[Material provided — start]

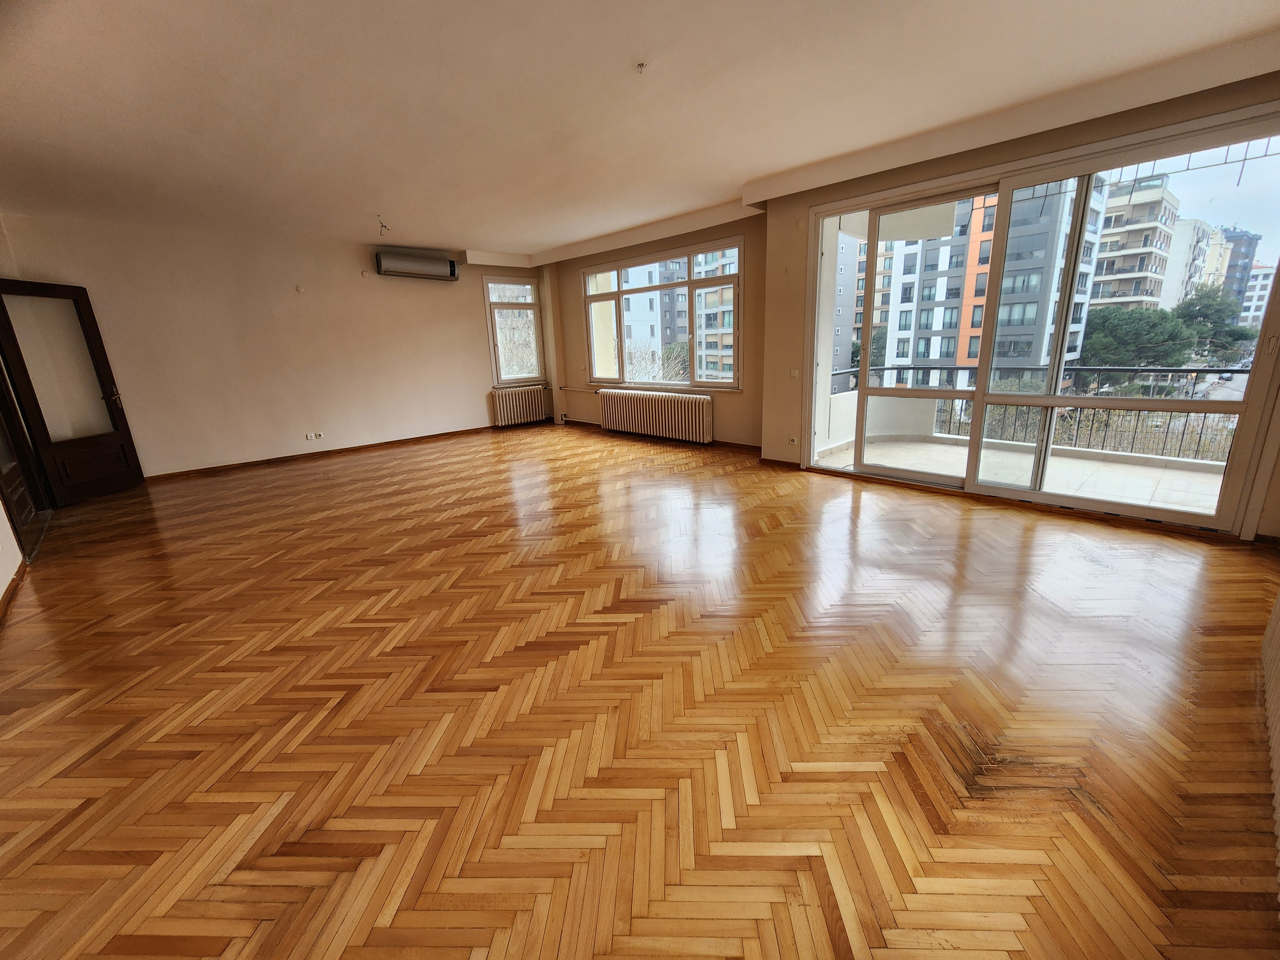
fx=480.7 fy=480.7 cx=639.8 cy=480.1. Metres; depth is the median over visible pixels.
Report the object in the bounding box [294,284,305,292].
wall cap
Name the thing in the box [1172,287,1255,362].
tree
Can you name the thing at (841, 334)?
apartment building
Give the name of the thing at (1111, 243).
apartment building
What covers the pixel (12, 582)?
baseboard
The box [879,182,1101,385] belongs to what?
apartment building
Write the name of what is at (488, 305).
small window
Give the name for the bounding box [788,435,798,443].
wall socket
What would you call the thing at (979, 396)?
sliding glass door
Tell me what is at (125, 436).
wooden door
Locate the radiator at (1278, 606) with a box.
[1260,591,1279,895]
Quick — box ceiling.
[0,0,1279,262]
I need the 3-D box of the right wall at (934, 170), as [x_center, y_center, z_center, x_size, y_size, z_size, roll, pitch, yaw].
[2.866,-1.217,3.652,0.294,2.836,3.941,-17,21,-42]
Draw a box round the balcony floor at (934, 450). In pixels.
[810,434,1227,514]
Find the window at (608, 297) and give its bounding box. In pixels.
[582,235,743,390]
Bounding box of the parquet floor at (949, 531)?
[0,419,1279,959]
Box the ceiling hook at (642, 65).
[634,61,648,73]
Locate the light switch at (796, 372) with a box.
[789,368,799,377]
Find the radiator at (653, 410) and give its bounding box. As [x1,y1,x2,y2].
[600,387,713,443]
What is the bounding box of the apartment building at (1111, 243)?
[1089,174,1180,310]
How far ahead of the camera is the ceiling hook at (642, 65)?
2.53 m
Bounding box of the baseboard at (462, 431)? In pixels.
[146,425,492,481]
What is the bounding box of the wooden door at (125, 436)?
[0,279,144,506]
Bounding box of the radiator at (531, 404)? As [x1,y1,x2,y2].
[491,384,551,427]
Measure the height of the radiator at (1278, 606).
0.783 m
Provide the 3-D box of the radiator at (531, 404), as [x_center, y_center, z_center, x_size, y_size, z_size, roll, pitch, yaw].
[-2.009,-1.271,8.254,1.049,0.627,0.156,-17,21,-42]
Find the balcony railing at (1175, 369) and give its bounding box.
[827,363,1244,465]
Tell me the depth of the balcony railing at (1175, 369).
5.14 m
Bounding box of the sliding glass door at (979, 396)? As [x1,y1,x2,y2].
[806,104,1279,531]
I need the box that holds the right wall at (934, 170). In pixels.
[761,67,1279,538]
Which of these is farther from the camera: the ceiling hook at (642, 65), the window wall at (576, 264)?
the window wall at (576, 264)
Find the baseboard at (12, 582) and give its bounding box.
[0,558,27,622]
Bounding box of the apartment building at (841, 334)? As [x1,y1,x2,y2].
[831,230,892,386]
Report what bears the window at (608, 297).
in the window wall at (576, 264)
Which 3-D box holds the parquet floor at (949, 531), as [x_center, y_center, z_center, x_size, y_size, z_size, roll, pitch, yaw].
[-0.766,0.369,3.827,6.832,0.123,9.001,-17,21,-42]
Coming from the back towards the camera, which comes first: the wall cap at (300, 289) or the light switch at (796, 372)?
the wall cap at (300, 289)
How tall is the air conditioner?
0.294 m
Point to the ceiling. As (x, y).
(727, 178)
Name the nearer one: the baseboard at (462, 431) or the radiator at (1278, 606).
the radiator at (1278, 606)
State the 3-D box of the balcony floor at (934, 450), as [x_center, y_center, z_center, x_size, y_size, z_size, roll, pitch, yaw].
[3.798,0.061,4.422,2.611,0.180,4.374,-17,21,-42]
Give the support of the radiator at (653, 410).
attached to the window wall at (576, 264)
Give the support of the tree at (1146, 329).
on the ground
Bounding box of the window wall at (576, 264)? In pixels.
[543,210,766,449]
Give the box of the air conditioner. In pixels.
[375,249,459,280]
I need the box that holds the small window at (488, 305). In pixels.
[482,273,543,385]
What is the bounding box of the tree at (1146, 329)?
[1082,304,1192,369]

[Material provided — finish]

* Problem requirements
Would you reproduce the lines above exactly, without carrying over the pictures?

* Result below
fx=480.7 fy=480.7 cx=639.8 cy=480.1. Metres; depth is the median over visible pixels.
Report the object in the bounding box [294,284,305,292].
wall cap
Name the thing in the box [1172,287,1255,362].
tree
Can you name the thing at (841, 334)?
apartment building
Give the name of the thing at (1111, 243).
apartment building
What covers the pixel (12, 582)?
baseboard
The box [879,182,1101,385] belongs to what?
apartment building
Write the name of what is at (488, 305).
small window
Give the name for the bounding box [788,435,798,443].
wall socket
What would you call the thing at (979, 396)?
sliding glass door
Tell me what is at (125, 436).
wooden door
Locate the radiator at (1278, 606) with a box.
[1260,591,1279,895]
Quick — box ceiling.
[0,0,1279,262]
I need the 3-D box of the right wall at (934, 170), as [x_center, y_center, z_center, x_size, y_size, z_size, roll, pitch, yaw].
[2.866,-1.217,3.652,0.294,2.836,3.941,-17,21,-42]
Draw a box round the balcony floor at (934, 450). In pixels.
[810,434,1227,514]
Find the window at (608, 297) and give its bounding box. In pixels.
[582,235,743,390]
Bounding box of the parquet floor at (949, 531)?
[0,419,1279,959]
Box the ceiling hook at (642, 65).
[634,61,648,73]
Locate the light switch at (796, 372) with a box.
[789,368,799,377]
Find the radiator at (653, 410) and give its bounding box. As [x1,y1,x2,y2].
[600,387,713,443]
What is the bounding box of the apartment building at (1111, 243)?
[1089,174,1180,310]
How far ahead of the camera is the ceiling hook at (642, 65)?
2.53 m
Bounding box of the baseboard at (462, 431)? In pixels.
[146,425,492,481]
What is the bounding box of the wooden door at (125, 436)?
[0,279,144,506]
Bounding box of the radiator at (531, 404)? As [x1,y1,x2,y2].
[491,384,551,427]
Measure the height of the radiator at (1278, 606).
0.783 m
Provide the 3-D box of the radiator at (531, 404), as [x_center, y_center, z_center, x_size, y_size, z_size, roll, pitch, yaw].
[-2.009,-1.271,8.254,1.049,0.627,0.156,-17,21,-42]
Find the balcony railing at (1175, 369) and give its bounding box.
[827,363,1244,465]
Tell me the depth of the balcony railing at (1175, 369).
5.14 m
Bounding box of the sliding glass door at (979, 396)? As [x1,y1,x2,y2].
[806,104,1279,531]
I need the box that holds the right wall at (934, 170). In pixels.
[761,67,1279,538]
Which of these is farther from the camera: the ceiling hook at (642, 65), the window wall at (576, 264)?
the window wall at (576, 264)
Find the baseboard at (12, 582) and give its bounding box.
[0,558,27,622]
Bounding box of the apartment building at (841, 334)? As [x1,y1,x2,y2].
[831,230,892,386]
Report what bears the window at (608, 297).
in the window wall at (576, 264)
Which 3-D box holds the parquet floor at (949, 531), as [x_center, y_center, z_center, x_size, y_size, z_size, roll, pitch, yaw].
[-0.766,0.369,3.827,6.832,0.123,9.001,-17,21,-42]
Coming from the back towards the camera, which comes first: the wall cap at (300, 289) or the light switch at (796, 372)?
the wall cap at (300, 289)
How tall is the air conditioner?
0.294 m
Point to the ceiling. As (x, y).
(727, 178)
Name the nearer one: the baseboard at (462, 431) or the radiator at (1278, 606).
the radiator at (1278, 606)
State the 3-D box of the balcony floor at (934, 450), as [x_center, y_center, z_center, x_size, y_size, z_size, roll, pitch, yaw].
[3.798,0.061,4.422,2.611,0.180,4.374,-17,21,-42]
Give the support of the radiator at (653, 410).
attached to the window wall at (576, 264)
Give the support of the tree at (1146, 329).
on the ground
Bounding box of the window wall at (576, 264)? In pixels.
[543,210,766,449]
Give the box of the air conditioner. In pixels.
[375,249,459,280]
I need the box that holds the small window at (488, 305). In pixels.
[482,273,543,385]
What is the bounding box of the tree at (1146, 329)?
[1082,304,1192,369]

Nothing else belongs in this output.